Mardi, les contrats à terme sur le S&P 500 ont cédé 0,3 % et ceux sur le Nasdaq 100 ont reculé de 0,7 %. Côté pétrole, le Brent a progressé de 1,9 % à 92,24 dollars le baril, alors qu'un nouvel échange de tirs entre les États-Unis et l'Iran a ravivé les craintes de perturbations de la voie énergétique du détroit d'Ormuz et renforcé les anticipations d'inflation. L'or au comptant est passé sous les 4 400 dollars l'once, à 4 399,45 dollars, en baisse de plus de 1 % en séance.

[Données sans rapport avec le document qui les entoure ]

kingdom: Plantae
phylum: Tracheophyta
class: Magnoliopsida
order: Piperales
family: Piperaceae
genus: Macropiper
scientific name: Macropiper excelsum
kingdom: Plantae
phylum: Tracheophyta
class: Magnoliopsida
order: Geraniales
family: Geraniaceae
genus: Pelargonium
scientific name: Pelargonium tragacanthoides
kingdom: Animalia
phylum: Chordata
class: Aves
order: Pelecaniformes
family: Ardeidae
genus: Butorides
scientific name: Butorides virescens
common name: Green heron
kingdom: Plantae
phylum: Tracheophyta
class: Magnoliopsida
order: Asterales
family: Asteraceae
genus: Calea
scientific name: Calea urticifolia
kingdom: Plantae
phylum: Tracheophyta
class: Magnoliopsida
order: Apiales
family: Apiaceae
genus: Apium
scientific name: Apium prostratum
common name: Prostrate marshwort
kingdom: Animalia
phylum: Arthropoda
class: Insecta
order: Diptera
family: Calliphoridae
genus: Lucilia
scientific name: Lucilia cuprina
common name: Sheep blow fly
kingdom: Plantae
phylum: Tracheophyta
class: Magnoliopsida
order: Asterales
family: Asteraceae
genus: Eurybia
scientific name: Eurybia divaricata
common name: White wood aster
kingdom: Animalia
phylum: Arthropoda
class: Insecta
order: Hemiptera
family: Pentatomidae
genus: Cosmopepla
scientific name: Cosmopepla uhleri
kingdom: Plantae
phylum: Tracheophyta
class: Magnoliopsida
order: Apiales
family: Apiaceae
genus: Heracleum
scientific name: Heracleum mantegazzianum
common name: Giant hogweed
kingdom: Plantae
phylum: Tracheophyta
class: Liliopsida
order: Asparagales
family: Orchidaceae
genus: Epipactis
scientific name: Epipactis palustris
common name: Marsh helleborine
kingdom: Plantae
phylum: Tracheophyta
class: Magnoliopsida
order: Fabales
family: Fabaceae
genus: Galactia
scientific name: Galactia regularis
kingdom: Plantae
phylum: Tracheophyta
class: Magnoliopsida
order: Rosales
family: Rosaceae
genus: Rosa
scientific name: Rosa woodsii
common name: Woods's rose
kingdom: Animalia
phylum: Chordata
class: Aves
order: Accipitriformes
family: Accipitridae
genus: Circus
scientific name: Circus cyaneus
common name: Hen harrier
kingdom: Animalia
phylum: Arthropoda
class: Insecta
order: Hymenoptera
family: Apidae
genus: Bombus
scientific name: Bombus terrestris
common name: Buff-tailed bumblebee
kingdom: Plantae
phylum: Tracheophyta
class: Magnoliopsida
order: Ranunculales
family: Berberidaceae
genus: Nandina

Sur le marché obligataire, le rendement des bons du Trésor américain à 10 ans a atteint 4,78 %, son plus haut niveau depuis janvier 2025 ; le rendement des obligations d'État japonaises à 10 ans a touché 3 % pour la première fois en 30 ans, et celui des obligations australiennes à 10 ans a également atteint son plus haut niveau depuis 2011. Le rendement de l'indice Bloomberg des obligations d'État mondiales a progressé pour la quatrième séance consécutive, à 3,72 %, son plus haut niveau depuis mi-2008. La probabilité implicite d'une hausse des taux de la Réserve fédérale en septembre est passée de 34 % avant le discours du président de la Fed, Waller, vendredi dernier à Jackson Hole, à 65 %.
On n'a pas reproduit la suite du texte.